I wandered through the winding streets, only to stumble across yet another landmark, the expansive Piazza della Signoria, marked by Palazzo Vecchia and its tall tower. People aren’t kidding when they say that Florence is filled to the brim with art–everywhere you turn there are gorgeous sculptures or medieval churches. On one side of the square is the Loggia Dei Lanzi, which is a beautiful open-air sculpture gallery, with marble and bronze statues depicting mythological characters including Perseus and Hercules and guarded by the pair of imposing Medici lions. The Uffizi Gallery was just around the corner, a massive U-shaped gallery housing the Medici’s family private art collection. I walked past it and along the river, deciding that I would take one of my host’s other suggestions and hike up to Piazza Michelangelo for a view of the city.

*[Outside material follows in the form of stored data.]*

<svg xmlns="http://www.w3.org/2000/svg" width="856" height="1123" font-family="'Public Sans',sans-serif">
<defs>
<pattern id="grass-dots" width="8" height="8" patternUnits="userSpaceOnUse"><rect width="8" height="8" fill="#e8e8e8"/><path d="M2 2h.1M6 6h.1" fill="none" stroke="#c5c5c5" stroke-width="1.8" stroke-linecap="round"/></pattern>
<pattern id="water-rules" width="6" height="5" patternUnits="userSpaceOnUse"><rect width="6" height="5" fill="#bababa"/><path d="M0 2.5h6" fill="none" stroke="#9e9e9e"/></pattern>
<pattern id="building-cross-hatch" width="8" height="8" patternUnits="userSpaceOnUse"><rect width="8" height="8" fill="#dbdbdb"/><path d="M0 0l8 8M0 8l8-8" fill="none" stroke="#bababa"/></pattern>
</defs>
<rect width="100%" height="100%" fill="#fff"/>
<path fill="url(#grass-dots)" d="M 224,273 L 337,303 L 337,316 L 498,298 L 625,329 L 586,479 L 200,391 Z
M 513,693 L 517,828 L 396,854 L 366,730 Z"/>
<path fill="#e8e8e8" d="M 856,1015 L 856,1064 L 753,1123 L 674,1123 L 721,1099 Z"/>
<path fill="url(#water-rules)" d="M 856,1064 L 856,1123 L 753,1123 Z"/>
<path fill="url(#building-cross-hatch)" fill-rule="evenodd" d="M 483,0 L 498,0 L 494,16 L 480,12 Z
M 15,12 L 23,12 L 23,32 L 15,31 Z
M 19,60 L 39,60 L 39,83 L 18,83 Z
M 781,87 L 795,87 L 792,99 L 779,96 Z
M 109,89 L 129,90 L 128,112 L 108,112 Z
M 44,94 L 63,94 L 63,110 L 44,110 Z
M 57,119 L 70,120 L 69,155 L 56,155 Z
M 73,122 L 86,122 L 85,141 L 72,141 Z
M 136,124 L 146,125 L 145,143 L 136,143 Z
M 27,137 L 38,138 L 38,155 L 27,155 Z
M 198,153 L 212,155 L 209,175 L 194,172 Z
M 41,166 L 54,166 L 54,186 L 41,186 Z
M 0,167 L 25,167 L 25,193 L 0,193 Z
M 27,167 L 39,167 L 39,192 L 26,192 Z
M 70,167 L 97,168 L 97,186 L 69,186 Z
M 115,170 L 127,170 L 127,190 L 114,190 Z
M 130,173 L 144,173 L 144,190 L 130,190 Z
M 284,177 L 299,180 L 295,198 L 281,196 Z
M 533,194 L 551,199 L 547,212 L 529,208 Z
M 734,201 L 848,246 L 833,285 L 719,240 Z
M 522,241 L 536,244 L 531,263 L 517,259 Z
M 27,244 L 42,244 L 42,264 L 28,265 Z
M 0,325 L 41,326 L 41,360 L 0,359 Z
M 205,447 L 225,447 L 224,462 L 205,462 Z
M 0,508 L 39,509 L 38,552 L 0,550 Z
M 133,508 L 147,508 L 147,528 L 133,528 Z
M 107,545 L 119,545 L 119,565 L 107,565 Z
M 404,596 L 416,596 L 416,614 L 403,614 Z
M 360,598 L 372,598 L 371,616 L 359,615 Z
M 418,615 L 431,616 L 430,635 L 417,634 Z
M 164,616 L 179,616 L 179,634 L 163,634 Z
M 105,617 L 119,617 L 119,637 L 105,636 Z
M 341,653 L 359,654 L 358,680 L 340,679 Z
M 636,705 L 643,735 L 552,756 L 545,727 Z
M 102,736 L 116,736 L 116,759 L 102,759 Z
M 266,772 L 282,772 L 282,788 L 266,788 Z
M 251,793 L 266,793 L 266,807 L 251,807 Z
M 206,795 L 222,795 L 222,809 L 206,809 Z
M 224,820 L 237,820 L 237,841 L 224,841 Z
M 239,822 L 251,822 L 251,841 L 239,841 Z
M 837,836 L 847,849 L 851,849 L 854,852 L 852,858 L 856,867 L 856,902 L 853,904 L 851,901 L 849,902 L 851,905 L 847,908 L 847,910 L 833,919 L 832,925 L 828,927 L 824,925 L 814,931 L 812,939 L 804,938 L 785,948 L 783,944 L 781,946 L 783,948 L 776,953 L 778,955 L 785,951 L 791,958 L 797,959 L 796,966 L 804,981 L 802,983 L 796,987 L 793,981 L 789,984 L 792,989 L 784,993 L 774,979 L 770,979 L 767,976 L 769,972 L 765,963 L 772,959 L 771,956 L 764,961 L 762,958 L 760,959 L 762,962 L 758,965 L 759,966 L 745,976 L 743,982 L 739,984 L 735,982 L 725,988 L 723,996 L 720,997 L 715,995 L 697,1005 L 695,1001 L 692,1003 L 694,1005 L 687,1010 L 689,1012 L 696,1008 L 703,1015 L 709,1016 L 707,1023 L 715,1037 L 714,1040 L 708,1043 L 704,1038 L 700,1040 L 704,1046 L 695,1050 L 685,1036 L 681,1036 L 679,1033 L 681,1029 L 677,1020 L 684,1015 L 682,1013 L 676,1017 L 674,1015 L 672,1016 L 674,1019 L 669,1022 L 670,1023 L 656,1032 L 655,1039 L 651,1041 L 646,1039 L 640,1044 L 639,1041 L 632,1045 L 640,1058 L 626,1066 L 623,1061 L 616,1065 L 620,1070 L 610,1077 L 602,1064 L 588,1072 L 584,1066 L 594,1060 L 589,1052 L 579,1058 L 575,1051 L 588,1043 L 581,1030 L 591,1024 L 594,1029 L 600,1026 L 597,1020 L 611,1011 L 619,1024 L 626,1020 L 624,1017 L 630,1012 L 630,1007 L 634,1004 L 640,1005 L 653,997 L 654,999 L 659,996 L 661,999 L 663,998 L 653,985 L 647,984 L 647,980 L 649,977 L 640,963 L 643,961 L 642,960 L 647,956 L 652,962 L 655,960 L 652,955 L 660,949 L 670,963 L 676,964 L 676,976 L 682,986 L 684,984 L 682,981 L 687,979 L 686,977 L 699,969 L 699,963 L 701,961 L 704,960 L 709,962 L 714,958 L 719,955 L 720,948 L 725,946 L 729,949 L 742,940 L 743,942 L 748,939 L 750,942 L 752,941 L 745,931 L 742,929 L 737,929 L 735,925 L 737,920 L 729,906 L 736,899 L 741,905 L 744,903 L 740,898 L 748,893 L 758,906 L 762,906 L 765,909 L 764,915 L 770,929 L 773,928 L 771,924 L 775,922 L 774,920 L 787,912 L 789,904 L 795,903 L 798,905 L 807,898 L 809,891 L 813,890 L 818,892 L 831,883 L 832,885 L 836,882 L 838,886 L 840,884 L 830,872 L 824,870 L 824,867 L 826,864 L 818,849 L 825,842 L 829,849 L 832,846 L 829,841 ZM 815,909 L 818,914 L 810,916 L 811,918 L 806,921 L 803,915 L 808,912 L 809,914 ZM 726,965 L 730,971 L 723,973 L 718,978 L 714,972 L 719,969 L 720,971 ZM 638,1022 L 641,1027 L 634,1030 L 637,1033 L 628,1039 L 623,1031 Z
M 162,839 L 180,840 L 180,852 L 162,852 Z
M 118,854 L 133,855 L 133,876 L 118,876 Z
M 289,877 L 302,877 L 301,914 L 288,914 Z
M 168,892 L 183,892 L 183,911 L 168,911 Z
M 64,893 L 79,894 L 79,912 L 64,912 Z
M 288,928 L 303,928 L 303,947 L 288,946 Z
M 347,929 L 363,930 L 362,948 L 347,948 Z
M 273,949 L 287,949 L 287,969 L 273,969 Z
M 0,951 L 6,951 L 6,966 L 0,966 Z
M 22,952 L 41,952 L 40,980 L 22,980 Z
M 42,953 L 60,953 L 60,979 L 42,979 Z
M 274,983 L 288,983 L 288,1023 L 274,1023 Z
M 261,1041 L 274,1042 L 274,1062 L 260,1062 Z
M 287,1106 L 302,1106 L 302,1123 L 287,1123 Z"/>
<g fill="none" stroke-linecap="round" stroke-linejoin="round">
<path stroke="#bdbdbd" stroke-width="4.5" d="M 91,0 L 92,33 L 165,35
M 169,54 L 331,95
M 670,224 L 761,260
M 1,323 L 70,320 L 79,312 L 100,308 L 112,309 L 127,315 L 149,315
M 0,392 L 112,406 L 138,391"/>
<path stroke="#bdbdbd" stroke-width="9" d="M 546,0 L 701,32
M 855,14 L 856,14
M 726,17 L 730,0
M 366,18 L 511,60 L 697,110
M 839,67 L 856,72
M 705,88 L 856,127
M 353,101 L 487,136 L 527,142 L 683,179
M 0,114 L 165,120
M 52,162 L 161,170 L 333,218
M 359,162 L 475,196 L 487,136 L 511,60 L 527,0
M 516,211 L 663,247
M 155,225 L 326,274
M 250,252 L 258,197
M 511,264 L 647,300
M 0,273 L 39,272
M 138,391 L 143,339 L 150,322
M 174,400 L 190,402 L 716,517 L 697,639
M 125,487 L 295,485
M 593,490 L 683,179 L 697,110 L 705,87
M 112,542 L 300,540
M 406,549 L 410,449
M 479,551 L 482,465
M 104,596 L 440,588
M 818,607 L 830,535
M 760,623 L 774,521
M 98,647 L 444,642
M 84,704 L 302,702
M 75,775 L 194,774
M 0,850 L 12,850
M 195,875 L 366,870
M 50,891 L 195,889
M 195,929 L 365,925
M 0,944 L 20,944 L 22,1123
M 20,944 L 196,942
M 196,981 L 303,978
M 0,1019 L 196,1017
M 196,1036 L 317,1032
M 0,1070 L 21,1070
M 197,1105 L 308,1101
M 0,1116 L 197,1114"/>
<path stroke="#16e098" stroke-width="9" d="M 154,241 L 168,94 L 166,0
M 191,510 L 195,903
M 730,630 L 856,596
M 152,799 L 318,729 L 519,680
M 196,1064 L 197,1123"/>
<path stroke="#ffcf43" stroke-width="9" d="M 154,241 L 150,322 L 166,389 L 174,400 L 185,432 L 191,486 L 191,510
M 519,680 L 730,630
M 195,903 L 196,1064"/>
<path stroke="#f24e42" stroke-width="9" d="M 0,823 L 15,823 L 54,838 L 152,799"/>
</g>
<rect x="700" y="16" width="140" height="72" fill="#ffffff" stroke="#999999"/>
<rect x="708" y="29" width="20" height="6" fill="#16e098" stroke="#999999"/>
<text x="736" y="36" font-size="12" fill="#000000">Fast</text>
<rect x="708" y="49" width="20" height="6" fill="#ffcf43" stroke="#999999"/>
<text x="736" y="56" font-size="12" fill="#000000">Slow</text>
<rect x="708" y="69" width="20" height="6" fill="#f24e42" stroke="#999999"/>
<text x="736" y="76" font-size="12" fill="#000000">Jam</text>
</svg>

It was a pleasant walk along the river and through the restaurant-lined streets. My host had noted that there would be a number of steep steps to get to this piazza, and she wasn’t joking. I stood at the bottom of what looked to be a very long staircase and considered that this was probably not the wisest choice for the end of my lengthy walking tour but soldiered on. Indeed, there was a little old lady trudging up ahead of me, so I was determined to not be put to shame. Huffing and puffing, I finally made it to the top and was definitely rewarded for my efforts. The piazza afforded a gorgeous view of Florence’s skyline and both sides of the river. The sun was hot, but a stout breeze kept things relatively comfortable. Satisfied with my whirlwind walking tour of Florence, I made my way back down the hill and headed back to the apartment. I made a brief pit stop in a supermarket on the way to pick up some supplies (cheese, crackers, tomatoes and salami) to have on hand for a meal or two.

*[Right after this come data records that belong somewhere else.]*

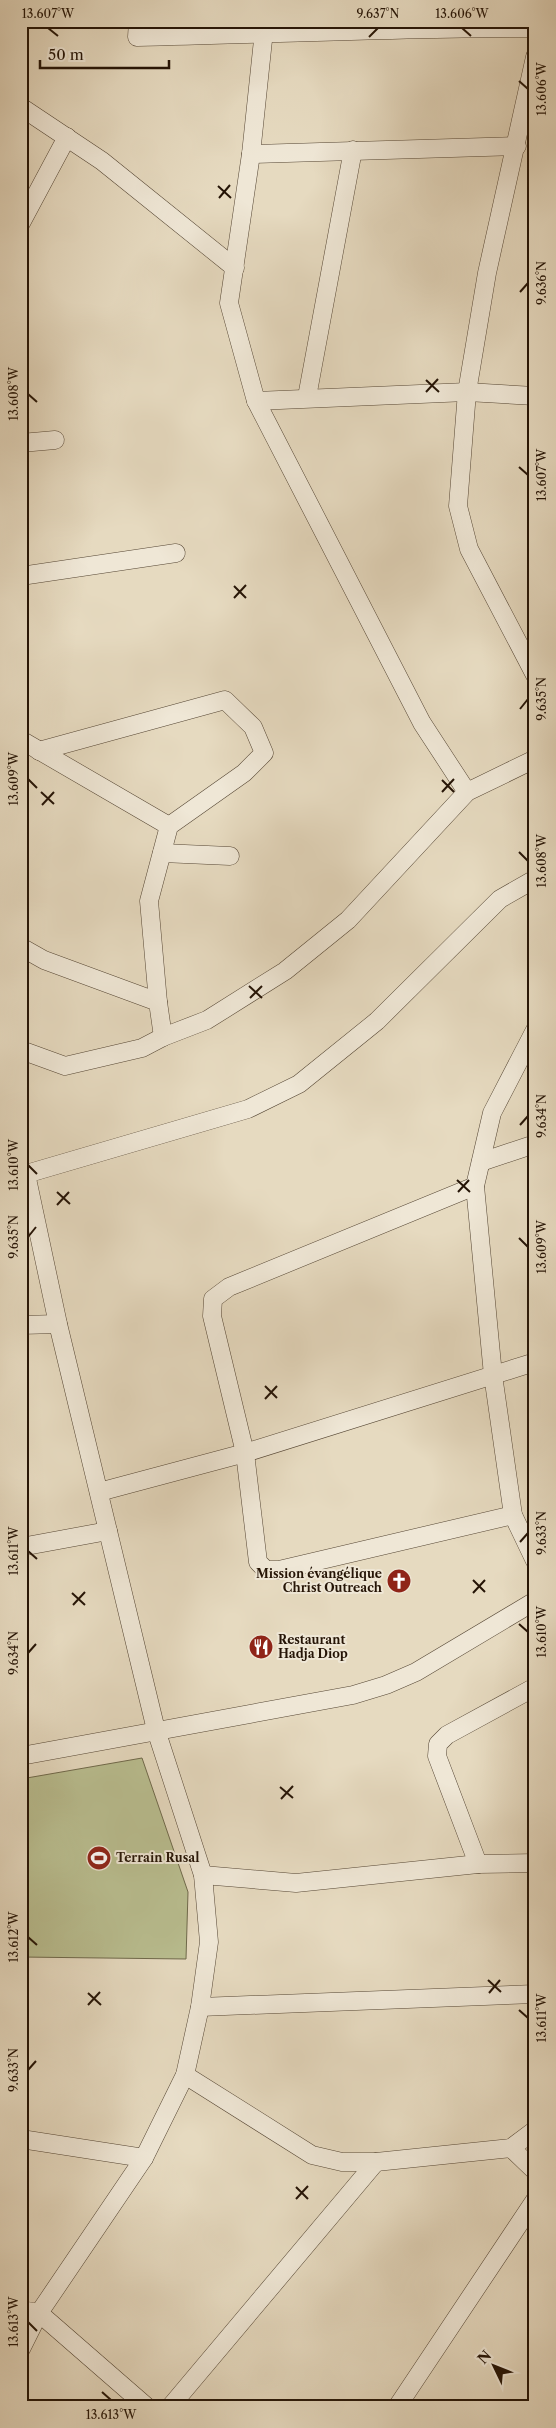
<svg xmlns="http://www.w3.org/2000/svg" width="556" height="2428" font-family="'Libre Caslon Text',serif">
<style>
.green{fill:#b9be90;stroke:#6f694b}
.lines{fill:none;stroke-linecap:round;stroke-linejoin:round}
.minor-casing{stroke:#554634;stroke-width:19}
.minor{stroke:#efe7d6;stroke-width:18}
.ticks{fill:none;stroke:#251406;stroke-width:2}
.labels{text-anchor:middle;stroke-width:4;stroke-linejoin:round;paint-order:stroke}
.poi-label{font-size:12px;font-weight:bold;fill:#251406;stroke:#efe7d6;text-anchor:start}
.neatline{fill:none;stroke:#251406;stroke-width:2}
.ticks-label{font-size:12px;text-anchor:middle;fill:#251406}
</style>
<rect width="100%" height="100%" fill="#e6dac0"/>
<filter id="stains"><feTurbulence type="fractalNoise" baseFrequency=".004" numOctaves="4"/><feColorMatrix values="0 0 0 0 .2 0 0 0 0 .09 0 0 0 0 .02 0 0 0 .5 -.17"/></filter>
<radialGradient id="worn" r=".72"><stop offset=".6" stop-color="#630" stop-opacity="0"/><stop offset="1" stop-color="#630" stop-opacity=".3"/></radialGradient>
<polygon class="green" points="142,1758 188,1892 186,1959 21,1957 21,1779"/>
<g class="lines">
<defs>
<g id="minor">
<path d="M138,21L137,37C270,34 402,28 535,28"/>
<polyline points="265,21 251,154 229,303 256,401 422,723 467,792"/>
<polyline points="535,57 487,273 467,392 458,506 469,549 535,675"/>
<polyline points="21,107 102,161 235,268"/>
<polyline points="251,154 517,146"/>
<polyline points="21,223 67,137"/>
<polyline points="307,397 353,150"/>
<polyline points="256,401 467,392 535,396"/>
<polyline points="21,443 55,440"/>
<polyline points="21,576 176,553"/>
<polyline points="21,740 169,826"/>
<polyline points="39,751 225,700 253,727 264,753 244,773 169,826 149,901 158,1002"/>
<polyline points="162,853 230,856"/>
<polyline points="21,947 44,960 158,1002 163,1037 207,1020 285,971 348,920 467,792 535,759"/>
<polyline points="535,1030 492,1113 475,1186 493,1375 513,1515 535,1561"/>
<polyline points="21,1050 65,1066 142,1048 163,1037"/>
<polyline points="481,1162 535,1144"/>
<polyline points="21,1171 26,1174 248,1109 299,1084 377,1021 500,899 535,879"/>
<polyline points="475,1186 229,1287 213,1299 212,1316 245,1453 258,1562 266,1570 279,1570 513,1515"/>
<polyline points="21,1325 58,1324"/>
<polyline points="99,1492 245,1453 535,1362"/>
<polyline points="21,1547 108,1531"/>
<polyline points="21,1756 353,1695 386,1685 416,1672 535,1601"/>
<polyline points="478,1864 437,1756 438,1744 447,1735 535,1687"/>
<polyline points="203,1875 296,1883 478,1864 535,1863"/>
<polyline points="200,2007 535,1994"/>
<polyline points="185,2075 312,2155 342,2162 376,2162 511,2148 535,2130"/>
<polyline points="21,2139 144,2158"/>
<polyline points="511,2148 535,2171"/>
<polyline points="21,2310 39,2313 147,2407"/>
<polyline points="21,2349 39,2313 144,2158 185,2075 200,2007 209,1942 203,1875 156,1730 58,1324 26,1174"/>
<polyline points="170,2407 376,2162"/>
<polyline points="397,2407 535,2200"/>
</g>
</defs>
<use href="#minor" class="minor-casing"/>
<use href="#minor" class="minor"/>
</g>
<path class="ticks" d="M48,28L58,36M462,28L471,36M369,37L378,28M519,81L528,89M218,186L231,198M219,198L230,185M520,292L528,283M426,380L439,392M426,392L438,379M28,394L37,402M519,467L528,475M234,586L246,598M234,598L246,585M520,709L528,699M28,779L37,788M442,780L454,792M41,792L54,804M442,792L454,779M42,805L54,792M519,852L528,861M249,986L262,998M250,998L262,986M520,1125L528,1116M28,1165L37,1174M457,1180L470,1192M57,1192L70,1204M458,1192L469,1180M57,1205L69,1192M28,1237L36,1227M519,1238L528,1247M265,1386L277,1398M265,1399L277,1386M520,1542L528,1533M28,1551L37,1559M473,1580L485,1592M72,1593L85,1605M473,1593L485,1580M73,1605L85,1592M519,1624L528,1632M28,1653L36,1644M280,1787L293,1798M281,1799L293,1786M28,1937L37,1945M488,1980L501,1992M88,1993L101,2005M489,1993L500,1980M88,2005L100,1992M519,2010L528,2018M28,2070L36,2061M296,2187L308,2199M296,2199L308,2186M28,2322L37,2331M102,2392L111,2400"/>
<defs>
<symbol id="church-disc" viewBox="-11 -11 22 22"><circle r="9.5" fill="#8f2418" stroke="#efe7d6"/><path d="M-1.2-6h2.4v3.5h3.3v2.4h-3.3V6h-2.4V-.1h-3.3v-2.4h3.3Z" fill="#fff"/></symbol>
<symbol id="restaurant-disc" viewBox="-11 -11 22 22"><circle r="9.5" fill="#8f2418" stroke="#efe7d6"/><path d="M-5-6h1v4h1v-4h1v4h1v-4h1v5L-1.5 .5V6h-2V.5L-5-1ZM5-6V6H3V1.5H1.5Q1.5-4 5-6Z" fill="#fff"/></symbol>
<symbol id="stadium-disc" viewBox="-11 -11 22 22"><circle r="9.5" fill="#8f2418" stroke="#efe7d6"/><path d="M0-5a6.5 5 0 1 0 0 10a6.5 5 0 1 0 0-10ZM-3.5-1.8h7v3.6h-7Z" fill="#fff"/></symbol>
</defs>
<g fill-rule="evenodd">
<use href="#church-disc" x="385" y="1567" width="28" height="28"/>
<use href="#restaurant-disc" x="247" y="1633" width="28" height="28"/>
<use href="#stadium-disc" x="85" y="1844" width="28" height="28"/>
</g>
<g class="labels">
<g class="poi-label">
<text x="382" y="1578" text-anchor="end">Mission évangélique<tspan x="382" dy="14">Christ Outreach</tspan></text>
<text x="278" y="1644">Restaurant<tspan x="278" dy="14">Hadja Diop</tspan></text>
<text x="116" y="1862">Terrain Rusal</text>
</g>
</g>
<rect width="556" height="2428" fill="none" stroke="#e6dac0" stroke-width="55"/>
<g transform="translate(494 2366) rotate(313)" stroke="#efe7d6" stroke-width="4" paint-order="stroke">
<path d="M0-4L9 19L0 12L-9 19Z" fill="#251406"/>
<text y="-8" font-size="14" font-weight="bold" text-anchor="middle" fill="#251406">N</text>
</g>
<path d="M40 60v8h129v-8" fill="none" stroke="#251406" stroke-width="2.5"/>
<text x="48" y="60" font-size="15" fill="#251406" stroke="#efe7d6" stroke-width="4" paint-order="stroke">50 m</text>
<rect x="28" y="28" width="500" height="2372" class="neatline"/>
<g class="ticks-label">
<text x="48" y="18">13.607°W</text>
<text x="378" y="18">9.637°N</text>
<text x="462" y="18">13.606°W</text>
<text transform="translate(542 89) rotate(-90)" y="4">13.606°W</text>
<text transform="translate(542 283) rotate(-90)" y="4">9.636°N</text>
<text transform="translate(14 394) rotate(-90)" y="4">13.608°W</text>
<text transform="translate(542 475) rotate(-90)" y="4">13.607°W</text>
<text transform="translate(542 699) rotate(-90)" y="4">9.635°N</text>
<text transform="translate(14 779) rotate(-90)" y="4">13.609°W</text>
<text transform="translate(542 861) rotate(-90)" y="4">13.608°W</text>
<text transform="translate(542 1116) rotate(-90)" y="4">9.634°N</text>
<text transform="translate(14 1165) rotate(-90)" y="4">13.610°W</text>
<text transform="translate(14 1237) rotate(-90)" y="4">9.635°N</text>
<text transform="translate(542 1247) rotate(-90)" y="4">13.609°W</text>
<text transform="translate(542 1533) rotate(-90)" y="4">9.633°N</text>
<text transform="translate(14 1551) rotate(-90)" y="4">13.611°W</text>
<text transform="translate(542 1632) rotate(-90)" y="4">13.610°W</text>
<text transform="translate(14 1653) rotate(-90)" y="4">9.634°N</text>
<text transform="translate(14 1937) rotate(-90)" y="4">13.612°W</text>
<text transform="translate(542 2018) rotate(-90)" y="4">13.611°W</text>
<text transform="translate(14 2070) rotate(-90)" y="4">9.633°N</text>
<text transform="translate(14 2322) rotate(-90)" y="4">13.613°W</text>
<text x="111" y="2419">13.613°W</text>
</g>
<rect width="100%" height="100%" filter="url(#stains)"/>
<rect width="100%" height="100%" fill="url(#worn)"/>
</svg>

I rested my poor battered feet for a time before venturing out to try one of the recommended restaurants, which was thankfully only a few minutes away. Vivanda looked to be a chic little place, though empty when I arrived. They have their own organic farm and produce their own wine, so I had a glass of their white wine, which was lovely and very drinkable. Since I hadn’t eaten anything since the morning, I was ambitious in my ordering–a pear and gorgonzola green salad with walnuts as well as handmade gnocchi with a gorgonzola fondue, liquorice and mint leaves. The salad was superb; not surprisingly, I love the combination of cheese and fruit. The vinaigrette was light, allowing the cheese and pear flavours to shine. It was a hefty portion, but I was hungry and finished most of it. The gnocchi was also good, though the liquorice flavour was quite strong and overpowered the other flavours a bit too much. Filled with tasty food, I waddled my way home and tucked in for the night after a long, fulfilling introduction to Florence.